↓

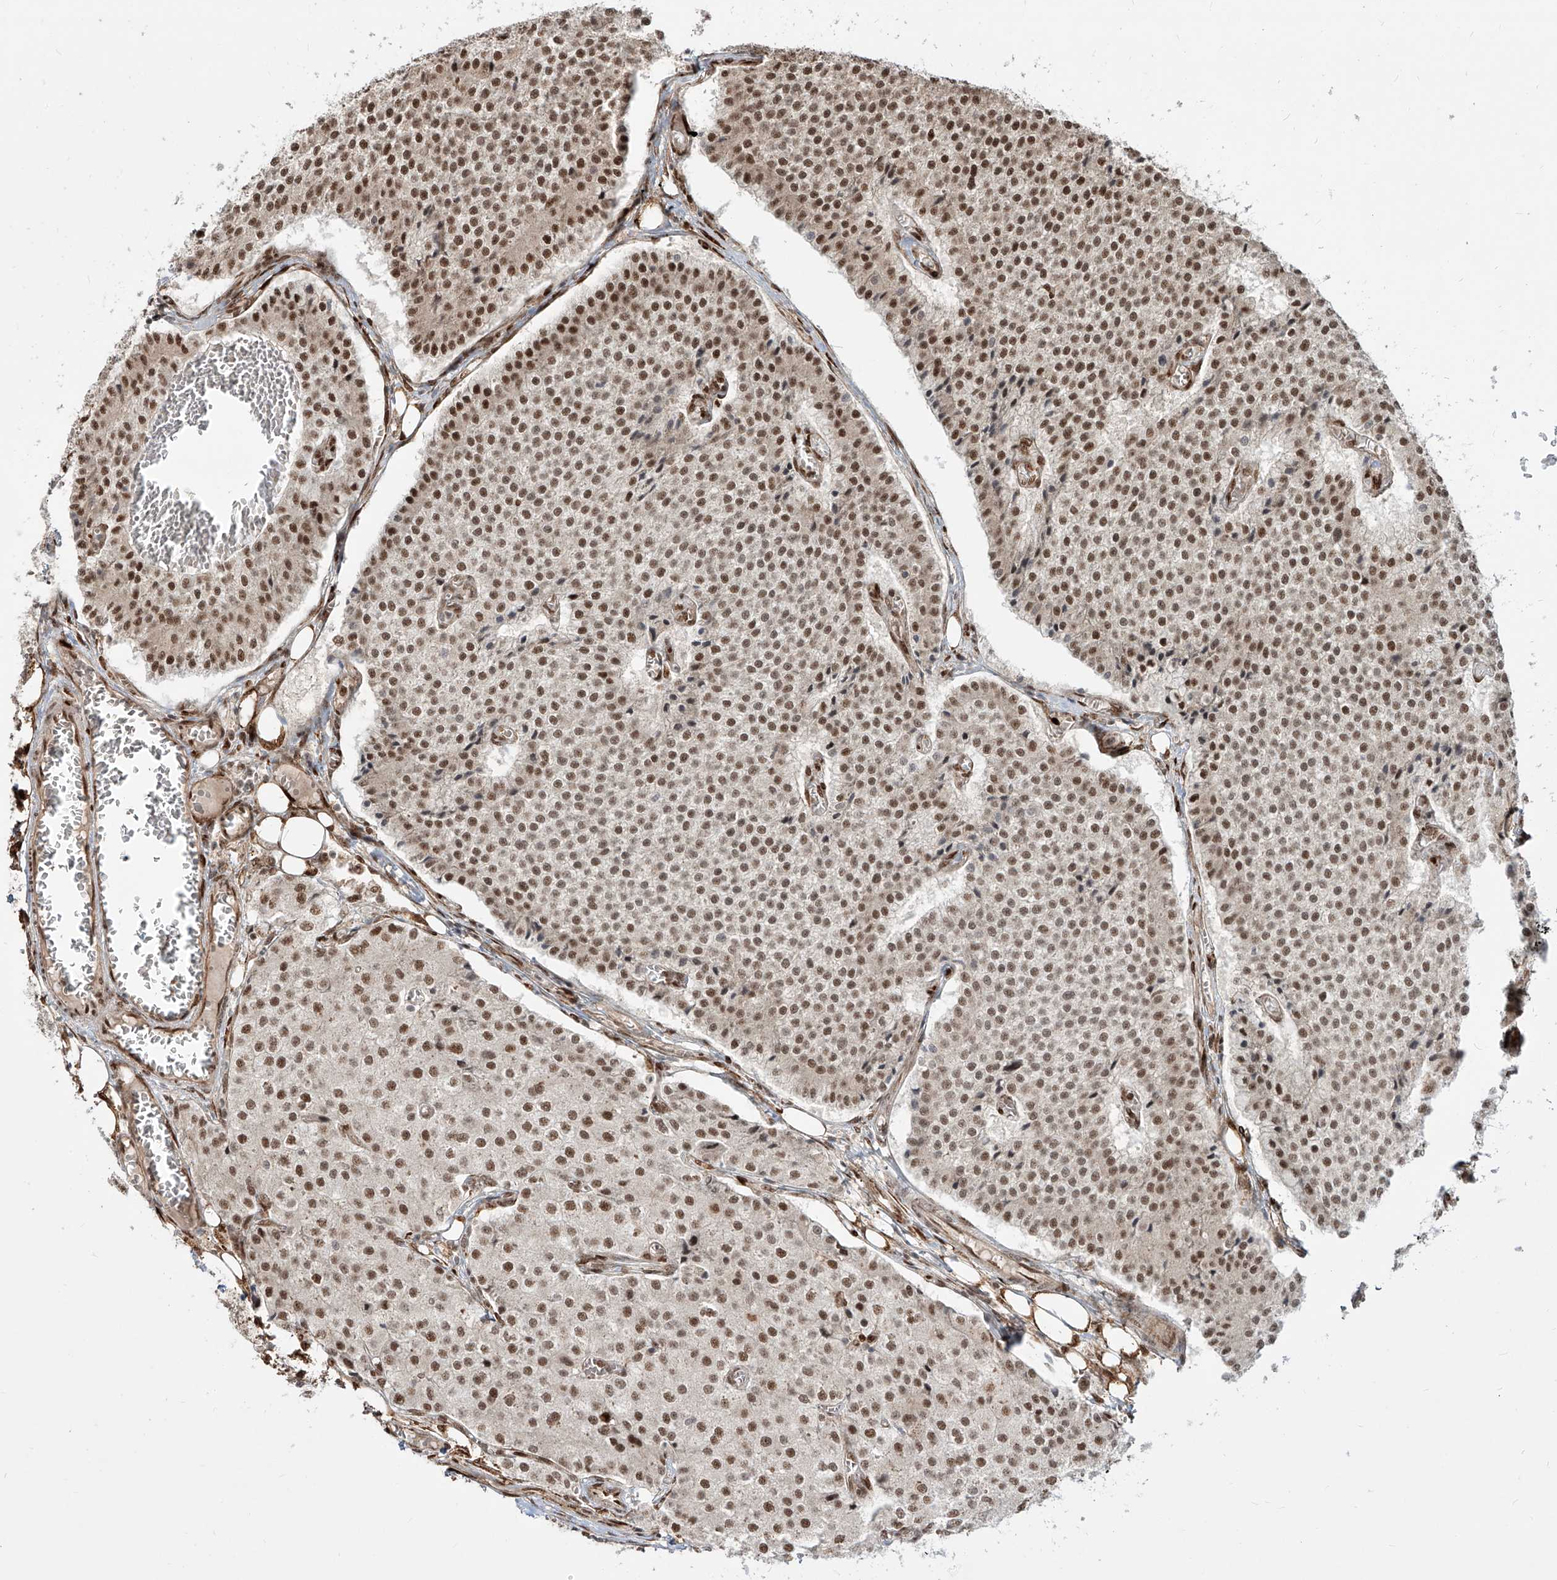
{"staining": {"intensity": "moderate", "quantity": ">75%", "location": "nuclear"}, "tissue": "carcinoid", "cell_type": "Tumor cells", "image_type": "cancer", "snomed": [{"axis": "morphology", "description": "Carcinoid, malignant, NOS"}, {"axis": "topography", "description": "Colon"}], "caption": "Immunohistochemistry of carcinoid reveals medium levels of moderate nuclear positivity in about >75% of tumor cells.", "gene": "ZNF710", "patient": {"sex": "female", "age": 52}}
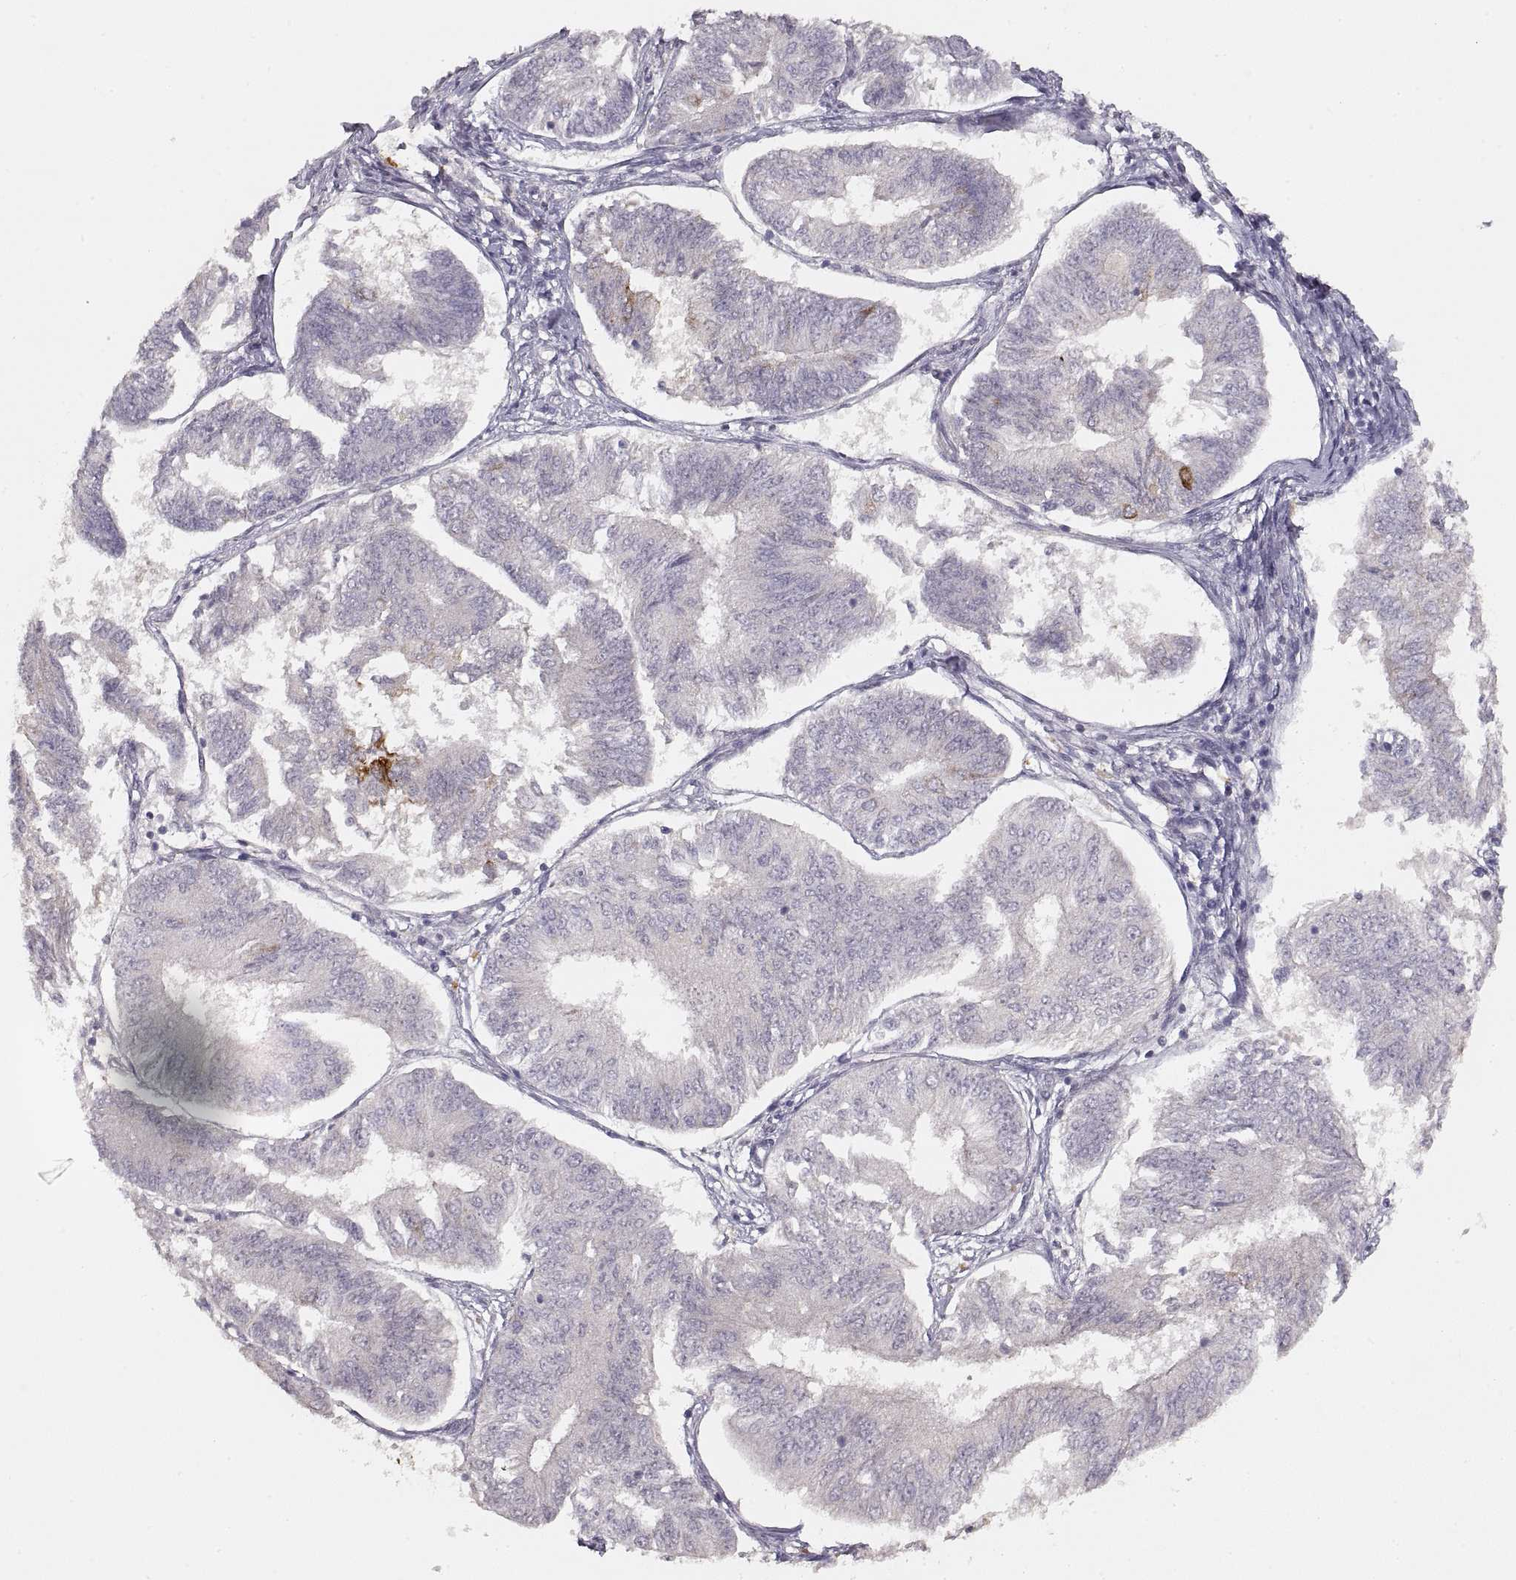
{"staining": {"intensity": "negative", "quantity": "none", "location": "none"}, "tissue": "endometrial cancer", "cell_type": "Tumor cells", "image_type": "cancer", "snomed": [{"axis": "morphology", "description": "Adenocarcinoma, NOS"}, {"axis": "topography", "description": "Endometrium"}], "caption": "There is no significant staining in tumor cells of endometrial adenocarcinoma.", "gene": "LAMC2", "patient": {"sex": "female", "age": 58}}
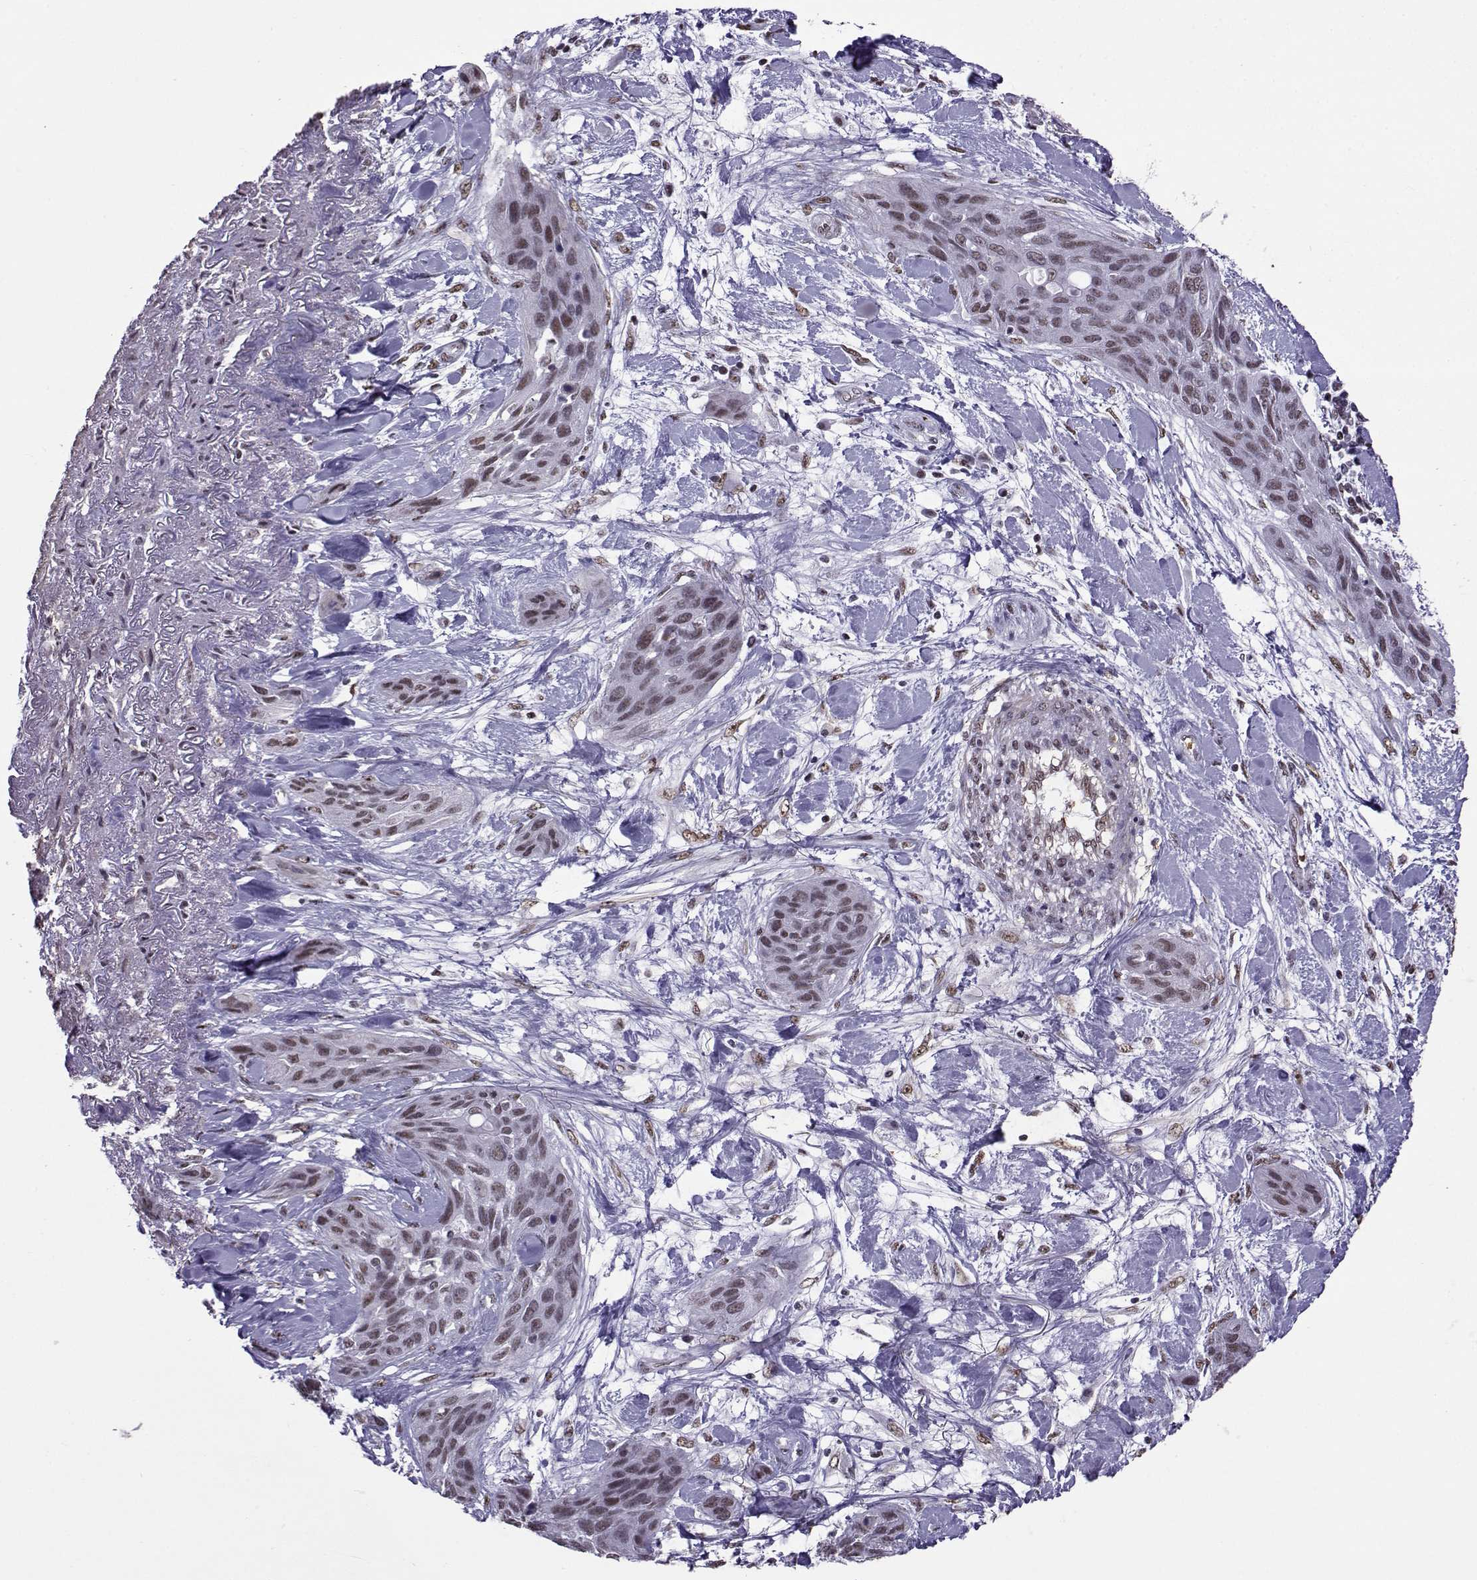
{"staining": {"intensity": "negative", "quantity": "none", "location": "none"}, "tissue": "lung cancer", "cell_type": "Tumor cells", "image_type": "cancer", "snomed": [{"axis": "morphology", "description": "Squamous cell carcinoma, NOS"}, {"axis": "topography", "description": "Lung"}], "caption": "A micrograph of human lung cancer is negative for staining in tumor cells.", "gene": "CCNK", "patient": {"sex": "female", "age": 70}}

↑

GOAL OF THE EXERCISE: Without including any image, reproduce the full listing above as written.

WRITTEN REPLY:
{"staining": {"intensity": "moderate", "quantity": ">75%", "location": "nuclear"}, "tissue": "carcinoid", "cell_type": "Tumor cells", "image_type": "cancer", "snomed": [{"axis": "morphology", "description": "Carcinoid, malignant, NOS"}, {"axis": "topography", "description": "Colon"}], "caption": "Immunohistochemistry of carcinoid reveals medium levels of moderate nuclear positivity in about >75% of tumor cells.", "gene": "ZNF710", "patient": {"sex": "female", "age": 52}}
{"staining": {"intensity": "negative", "quantity": "none", "location": "none"}, "tissue": "endometrial cancer", "cell_type": "Tumor cells", "image_type": "cancer", "snomed": [{"axis": "morphology", "description": "Adenocarcinoma, NOS"}, {"axis": "topography", "description": "Endometrium"}], "caption": "There is no significant staining in tumor cells of endometrial adenocarcinoma.", "gene": "LAMC2", "patient": {"sex": "female", "age": 58}}
{"staining": {"intensity": "negative", "quantity": "none", "location": "none"}, "tissue": "lung cancer", "cell_type": "Tumor cells", "image_type": "cancer", "snomed": [{"axis": "morphology", "description": "Squamous cell carcinoma, NOS"}, {"axis": "topography", "description": "Lung"}], "caption": "A micrograph of human lung cancer is negative for staining in tumor cells.", "gene": "CCNK", "patient": {"sex": "female", "age": 70}}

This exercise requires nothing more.